Parenting Vivian | 25 May 2011 08:26 am

How to Get Your Child to Cooperate

Parents are basically like the captains of any ship; they are the guiding forces that dictate what happens, when, and by whom, in order to keep things running smoothly. This system works like a well-oiled machine most of the time, except when there’s mutiny. You know what I’m talking about. A parental decree has been given, and your child is steadfastly refusing to get with the program. And, as a parent who knows that you must think fast on your feet, you will find yourself wondering how can I possibly get my child to cooperate?
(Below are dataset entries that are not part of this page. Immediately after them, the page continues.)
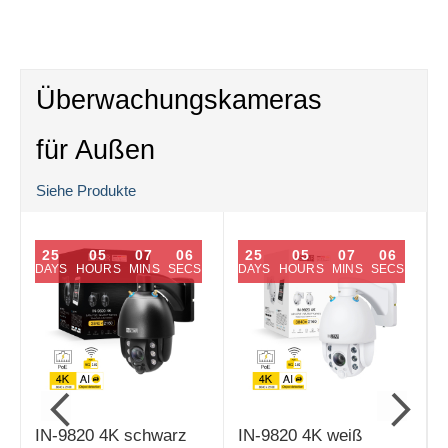
Überwachungskameras
für Außen
Siehe Produkte
25
05
07
05
25
05
07
05
DAYS
HOURS
MINS
SECS
DAYS
HOURS
MINS
SECS
IN-9820 4K schwarz
IN-9820 4K weiß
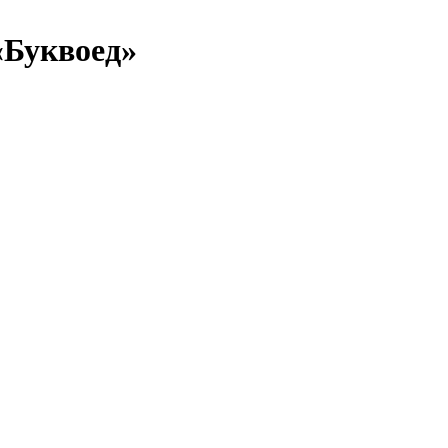
«Буквоед»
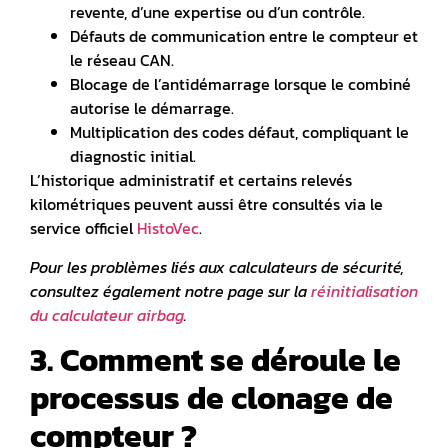
revente, d’une expertise ou d’un contrôle.
Défauts de communication entre le compteur et
le réseau CAN.
Blocage de l’antidémarrage lorsque le combiné
autorise le démarrage.
Multiplication des codes défaut, compliquant le
diagnostic initial.
L’historique administratif et certains relevés
kilométriques peuvent aussi être consultés via le
service officiel
HistoVec
.
Pour les problèmes liés aux calculateurs de sécurité,
consultez également notre page sur la
réinitialisation
du calculateur airbag
.
3. Comment se déroule le
processus de clonage de
compteur ?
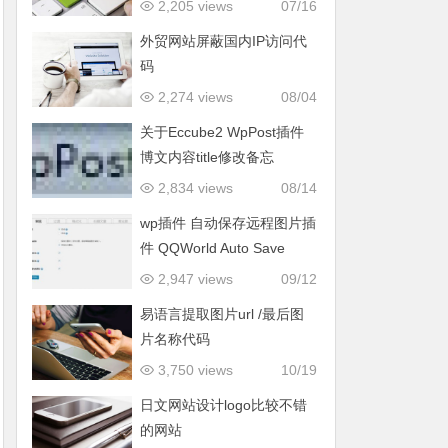
2,205 views
07/16
外贸网站屏蔽国内IP访问代
码
2,274 views
08/04
关于Eccube2 WpPost插件
博文内容title修改备忘
2,834 views
08/14
wp插件 自动保存远程图片插
件 QQWorld Auto Save
Images
2,947 views
09/12
易语言提取图片url /最后图
片名称代码
3,750 views
10/19
日文网站设计logo比较不错
的网站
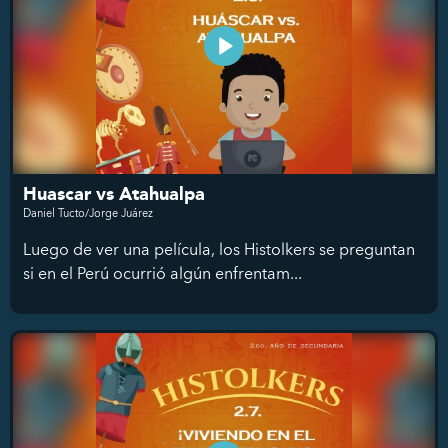
Huascar vs Atahualpa
Daniel Tucto/Jorge Juárez
Luego de ver una película, los Histolkers se preguntan
si en el Perú ocurrió algún enfrentam...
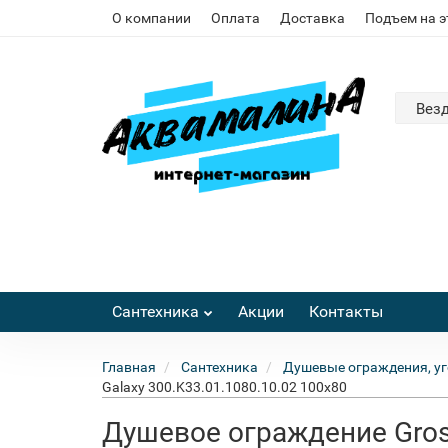
О компании
Оплата
Доставка
Подъем на 
Вез
Сантехника
Акции
Контакты
Главная
Сантехника
Душевые ограждения, уг
Galaxy 300.K33.01.1080.10.02 100x80
Душевое ограждение Gros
The problem is a matter of free will, which can be both a blessing and a curse, especially as a parent dealing with a child, who, like it or not, is a completely separate entity. We all know that forcing an issue is not going to get us anywhere, and may, in fact, make the problem even worse. If we go the route of pushing too hard, we can pretty much expect that the child will probably dig their feet in and push right back.

There is another option: consensus. Finding a way to create an agreement that is decided upon together will get you on the road to cooperation in short order. Asking for input from your child will ensure that they not only understand the reasons why a particular course of action needs to happen, but also how they can help. Children like to be helpful, and really do want to please. Plus, once they give their word, they are invested, and it is virtually impossible fro them to go back on their word.

For instance, suppose that bedtime is an issue in your house. Your children put up a fuss every night, and by the time you get them into their bed, you feel ready to get into bed and sleep it off yourself. It’s time to create consensus. Set aside some time at a different point in the day (long before bedtime) and sit down with your child, pen and paper in hand. Let them know what the problem is, and tell them you would like their help in creating a solution. Tell them, clearly and concisely, what the desired behavior is, and ask them what would help them to make this happen. Next, have your child decide what the consequences will be if they do not behave the way that you both have agreed. You may be surprised by how creative and harsh their punishments can be!

Once you have reached consensus an all the details of your agreement, it’s time to write it all down. Either you or your child can draft the agreement, but make sure it is written down. Everyone involved should sign at the bottom of the agreement to make it official. Finally, post the agreement somewhere prominent to serve as a reminder.

Now that you know how to elicit cooperation from your child, the two of you can reach consensus on any issue that might arise, and both move forward with smiles on your faces. Bedtime- and everything else- just got a whole lot easier.